A tree cutting company is going to cut a large pecan limb over hanging my Dad's roof on Monday. Iam going to save some of the larger pieces of this limb. It will be about 8" in diameter. I want to seal the ends of the limb. I don't have access to any anchorseal and have learned from reading posts on this board that latex will not work. My question is can I use polyuatheane or a can of spray paint to stop or help eleminate the end checking?
Tom


----------



## woodnthings (Jan 24, 2009)

*Tom Latex has worked for me*

I've had a no of boards milled here on site and coated the ends with surplus latex, 2 coats, so far no significant checking after 1 year of air drying, 1" thick. Some other logs I've quartered and painted with the same result. Just slather it on and then recoat. The wood should air dry
some... before application, but not too much, like not right after the log was just cut. Maybe wait a week. That's been my experience. :thumbsup: bill


----------



## TomC (Oct 27, 2008)

Bill,
Thanks for the reply. I take it that from your experience latex works.
I thought I read a post from Texas Timber in the last 2 weeks that said latex was no good as it will let moisture pass and also that the logs need to be coated upon cutting as the drying process starts then.
I am only taking about a few pieces that I think I can get some small boards out of. Do you see any problem using polyuathane?
Tom


----------



## dirtclod (May 7, 2008)

Got a few candles you can melt down? I think parrafin is the foundation for anchorseal. I'll work. Use a double boiler (metal coffee can setting in a pan full of boiling water water) and watch it because that stuff is highly flamable.

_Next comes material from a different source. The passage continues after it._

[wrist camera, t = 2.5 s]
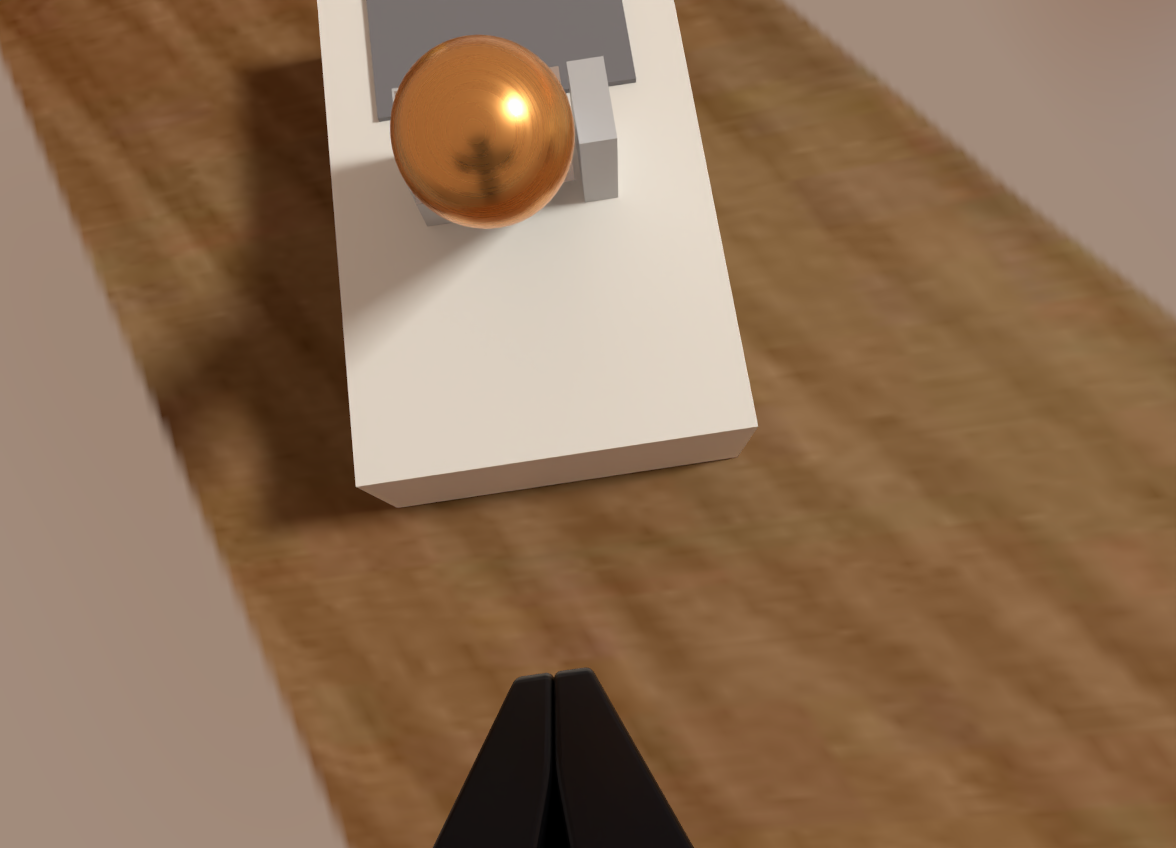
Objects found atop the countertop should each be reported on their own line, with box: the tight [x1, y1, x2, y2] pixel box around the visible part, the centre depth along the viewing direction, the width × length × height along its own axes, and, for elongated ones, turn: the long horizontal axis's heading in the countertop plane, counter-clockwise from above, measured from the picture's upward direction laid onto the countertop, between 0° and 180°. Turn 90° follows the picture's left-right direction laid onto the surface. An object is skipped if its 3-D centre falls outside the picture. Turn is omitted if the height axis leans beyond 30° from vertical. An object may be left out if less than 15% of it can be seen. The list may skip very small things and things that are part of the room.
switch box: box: [317, 0, 758, 508], centre depth 21 cm, size 14×9×6 cm, turn 8°
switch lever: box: [390, 35, 575, 229], centre depth 15 cm, size 3×3×10 cm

I've also heard of using carpenter's glue but am not familiar with which one.


----------



## TomC (Oct 27, 2008)

To be honest its not worth the trouble to melt wax to seal the ends. I was wanting to use something that will work, easy for me to obtain, and easy/quick to apply.
Tom
Also, need by Monday morning.


----------



## Rick C. (Dec 17, 2008)

TomC,
I've used latex on logs and it worked for a short time,then I had mold showing through.If I'm not mistaken commercial sealers have fungicides and mildecides in them to prevent this.


----------



## FrankP20 (Dec 11, 2009)

I've just had a Modesto Ash removed because of invasive roots. I want to save and finish a 4" disk about 24" dia. from the trunk. How should I dry it to minimize checks and cracks? Many thanks, Frank in So. California


----------